Atatürk’ün lâiklik ilkesi nedir?
Laiklik, din ve devlet işlerinin birbirinden ayrılması ve her vatandaş için vicdan hürriyetinin sağlanması demektir. Atatürk’e göre “laiklik” yalnız din ve dünya işlerinin ayrılması demek değildir. Tüm yurttaşların vicdan, ibadet ve din özgürlüğü demektir. Laik idarede din asla devlet işlerine karışmaz.

Laik devletin özelliği nelerdir?
Laikliği, resmi politikası dinsizlik olan rejimlerden kesinlikle ayrı tutmak gerekir.
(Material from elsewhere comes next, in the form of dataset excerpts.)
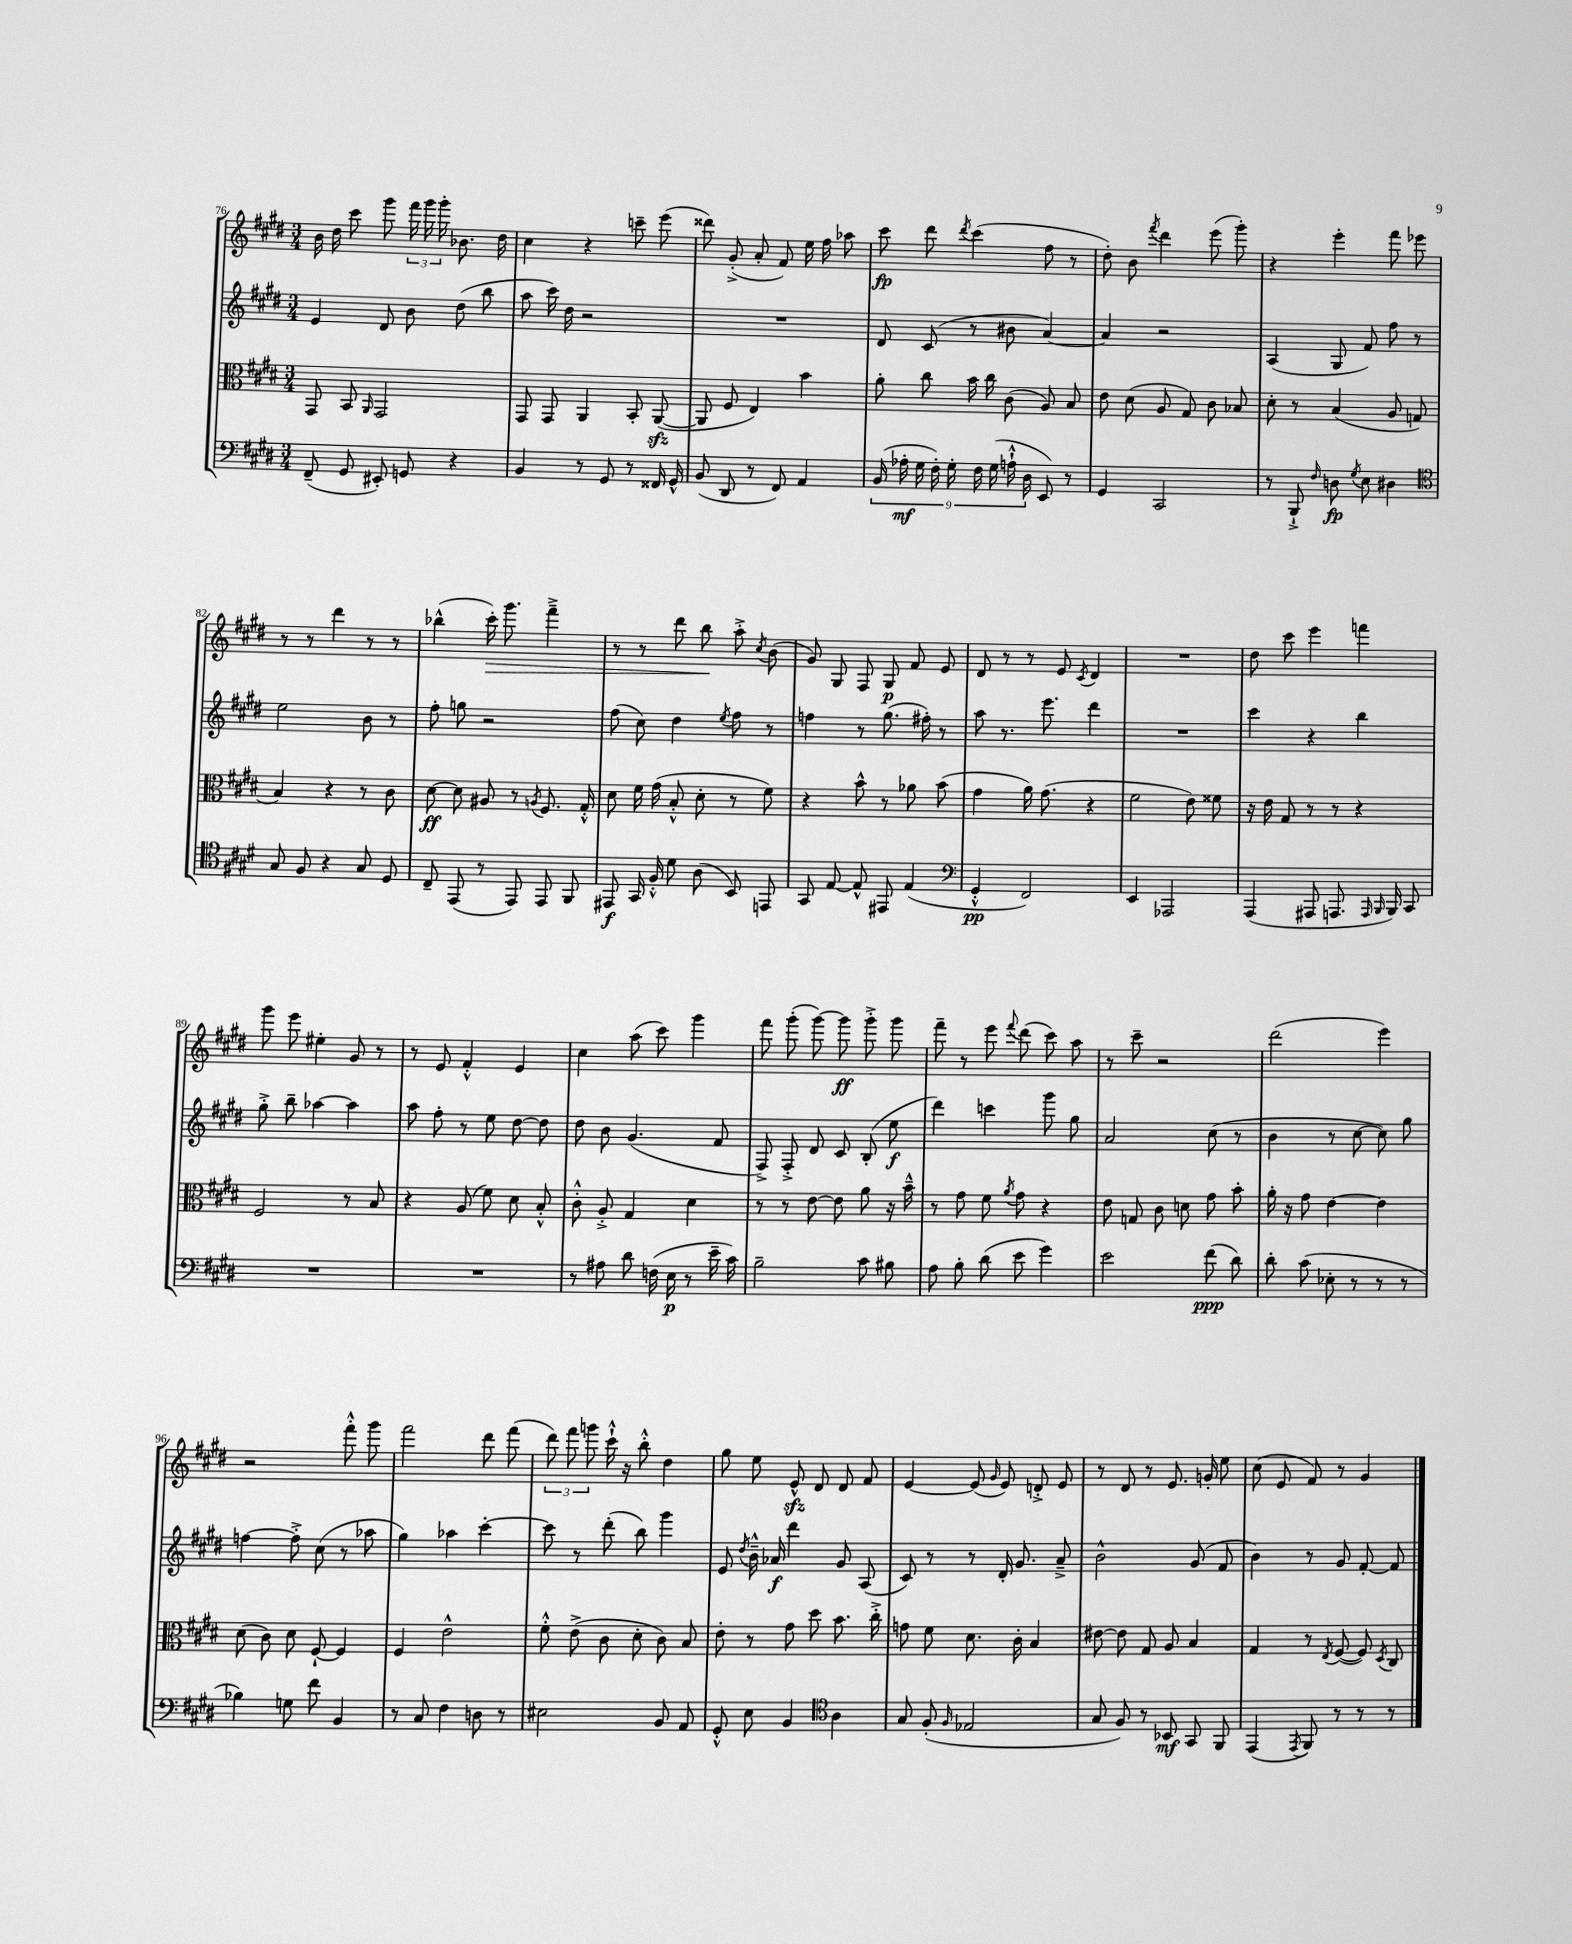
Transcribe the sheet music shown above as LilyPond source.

<<
\new StaffGroup <<
\new Staff = "s0" {
    \clef treble \key e \major \numericTimeSignature \time 3/4
    \autoBeamOff b'16 dis''16 cis'''8 gis'''8 \tuplet 3/2 { fis'''16 gis'''16 gis'''16-. } bes'8. dis''16 |
    cis''4 r4 c'''8-- e'''8( |
    disis'''8) gis'8-.->( a'8-. fis'8) e''16 fis''16 aes''8 |
    cis'''8\fp dis'''8 \acciaccatura { dis'''8 } cis'''4( fis''8 r8 |
    dis''8-.) b'8 \acciaccatura { fis'''8 } dis'''4 e'''8( gis'''8-.) |
    r4 e'''4-. fis'''8 ees'''8 |
    r8 r8 dis'''4 r8 r8 |
    bes''4-^( cis'''16-.\>) gis'''8. fis'''4---> |
    r8 r8 dis'''8 b''8\! a''8-.-> \acciaccatura { cis''8 } b'8( |
    gis'8) gis8 fis8 gis8\p fis'8 e'8 |
    dis'8 r8 r8 e'8 \acciaccatura { cis'8 } dis'4 |
    R2. |
    dis''8 cis'''8 e'''4 f'''4 |
    gis'''8 e'''8 eis''4-. gis'8 r8 |
    r8 e'8 fis'4-.-^ e'4 |
    cis''4 a''8( cis'''8) gis'''4 |
    fis'''8 gis'''8-.( gis'''8~) gis'''8\ff gis'''8-.-> gis'''8 |
    fis'''8-- r8 e'''8 \appoggiatura { fis'''8 } dis'''8( cis'''8) a''8 |
    r8 cis'''8-- r2 |
    dis'''2( e'''4) |
    r2 fis'''8-.-^ gis'''8 |
    fis'''2 dis'''8 fis'''8( |
    \tuplet 3/2 { dis'''8) fis'''8 g'''8 } cis'''16-!-^ r16 b''8-.-^ dis''4 |
    gis''8 e''8 e'8-^\sfz dis'8 dis'8 fis'8 |
    e'4~ e'8( \grace { gis'16 } e'8) d'8-.-> e'8 |
    r8 dis'8 r8 e'8. g'16-. e''8 |
    cis''8( e'8 fis'8) r8 gis'4 \bar "|." |
}
\new Staff = "s1" {
    \clef treble \key e \major \numericTimeSignature \time 3/4
    \autoBeamOff e'4 dis'8 b'8 dis''8( b''8 |
    a''8 cis'''16) dis''16 r2 |
    R2. |
    dis'8 cis'8( r8 bis'8 a'4~) |
    a'4 r2 |
    a4( gis8 fis'8) fis''8 r8 |
    e''2 b'8 r8 |
    fis''8-. g''8 r2 |
    fis''8( cis''8) dis''4 \acciaccatura { e''8 } fis''8 r8 |
    f''4 r8 gis''8.( fis''16-.) r8 |
    a''8 r8. e'''8. dis'''4 |
    R2. |
    cis'''4 r4 b''4 |
    gis''8-.-> b''8-- aes''4~ aes''4 |
    a''8 fis''8-. r8 e''8 dis''8~ dis''8 |
    dis''8 b'8 gis'4.( fis'8 |
    fis8->) fis8-.-> dis'8 cis'8 b8-.( e''8\f |
    dis'''4) c'''4 gis'''8 gis''8 |
    a'2 cis''8( r8 |
    b'4 r8 cis''8~ cis''8) gis''8 |
    f''4~ f''8-.-> cis''8( r8 aes''8 |
    gis''4) aes''4 cis'''4~-. |
    cis'''8 r8 dis'''8-.( b''8) gis'''4 |
    e'8 \acciaccatura { dis''8 } b'16---^ aes'16\f dis'''4 gis'8 a8( |
    cis'8) r8 r8 dis'16-. gis'8. a'8---> |
    b'2-^ gis'8( fis'8 |
    b'4) r8 gis'8 fis'8~-. fis'8 \bar "|." |
}
\new Staff = "s2" {
    \clef alto \key e \major \numericTimeSignature \time 3/4
    \autoBeamOff gis,8 b,8 \grace { a,16 } gis,2 |
    gis,8 gis,8 a,4 b,8-. a,8~\sfz( |
    a,8 fis8 e4) b'4 |
    a'8-. cis''8 b'16 cis''16 cis'8( a8) b8 |
    e'8 dis'8( a8 gis8) cis'8 bes8 |
    dis'8-. r8 b4( a8 g8 |
    b4) r4 r8 cis'8 |
    dis'8~\ff dis'8 ais8 r8 \acciaccatura { a8 } fis8. gis16-.-^ |
    dis'8 fis'16 gis'16( b8-.-^ dis'8-. r8 fis'8) |
    r4 b'8-^ r8 aes'8 b'8( |
    gis'4 a'16) gis'8.( r4 |
    fis'2 e'8) fisis'8 |
    r16 e'16 gis8 r8 r8 r4 |
    fis2 r8 b8 |
    r4 a8( fis'8) dis'8 b8-.-^ |
    cis'8-.-^ a8-.-> gis4 dis'4 |
    r8 r8 e'8~ e'8 a'8 r16 b'16---^ |
    r8 gis'8 fis'8 \acciaccatura { a'8 } gis'8 r4 |
    e'8 g8 cis'8 d'8 gis'8 b'8-. |
    a'16-. r16 gis'8 e'4~ e'4 |
    dis'8( cis'8) dis'8 fis8~-! fis4 |
    fis4 e'2-^ |
    fis'8-.-^ e'8->( cis'8 dis'8-. cis'8) b8 |
    e'8-. r8 gis'8 dis''8 b'8. cis''16-.-> |
    g'8 fis'8 dis'8. cis'16-. b4 |
    eis'8~ eis'8 gis8 a8 b4 |
    gis4 r8 \acciaccatura { e8 } fis8~( fis8) \acciaccatura { dis8 } cis8 \bar "|." |
}
\new Staff = "s3" {
    \clef bass \key e \major \numericTimeSignature \time 3/4
    \autoBeamOff fis,8--( gis,8 eis,8-.) g,8 r4 |
    b,4 r8 gis,8 r8 fisis,16 gis,16-^ |
    b,8( dis,8 r8 fis,8) a,4 |
    \tuplet 9/8 { b,16( aes16-.\mf gis16 fis16-.) gis16-. fis16 gis16( a16-!-^ dis16 } e,8) r8 |
    gis,4 cis,2 |
    r8 b,,8-!-> \grace { fis16 } d8\fp \acciaccatura { gis8 } e8 dis4 |
    \clef tenor gis8 fis8 r4 gis8 dis8 |
    cis8-- e,8( r8 e,8) e,8 fis,8 |
    eis,8\f gis,16 fis16-.-^ dis'8 a8( b,8) e,8 |
    gis,8 e8~ e8-^ eis,8 e4( |
    \clef bass gis,4-.-^\pp fis,2) |
    e,4 aes,,2 |
    a,,4( ais,,8 a,,8. \grace { a,,16 b,,16 } b,,16) cis,8 |
    R2. |
    R2. |
    r8 ais8 dis'8 f16( e16\p r8 e'16-- cis'16) |
    b2-- cis'8 bis8 |
    a8 b8-. dis'8( e'8 gis'4) |
    e'2 fis'8\ppp( dis'8) |
    dis'8-. cis'8( ees8-. r8 r8 r8 |
    bes4) g8 fis'8 b,4 |
    r8 cis8 fis4 d8 r8 |
    eis2 b,8 a,8 |
    gis,8-.-^ e8 b,4 \clef tenor a4 |
    gis8 fis8-.( \grace { fis16 } ees2 |
    gis8 fis8) r8 bes,8\mf gis,8 fis,8 |
    e,4( \acciaccatura { e,8 } fis,8) r8 r8 r8 \bar "|." |
}
>>
>>
\layout { \context { \Score currentBarNumber = #76 } }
O tür rejimlerde devlet dine karşıdır. Vatandaşın dinsiz olarak yetişmesi için gereken her türlü tedbiri alır. Atatürkçü laiklikte ise, devlet işlerine karıştırılmaması koşulu ile tam bir din ve inanç özgürlüğü vardır.

Laik olmayan devlet anlayışı nedir?
Lâik olmayan devlette yani teokratik devlette din ve vicdan hürriyeti yoktur, bunun sözü dahi edilemez. Lâik devlet dine bağlı devlet değildir ama din düşmanı bir devlette değildir. Lâik olmayan devlette, yani teokratik devlette din politikaya alet olur.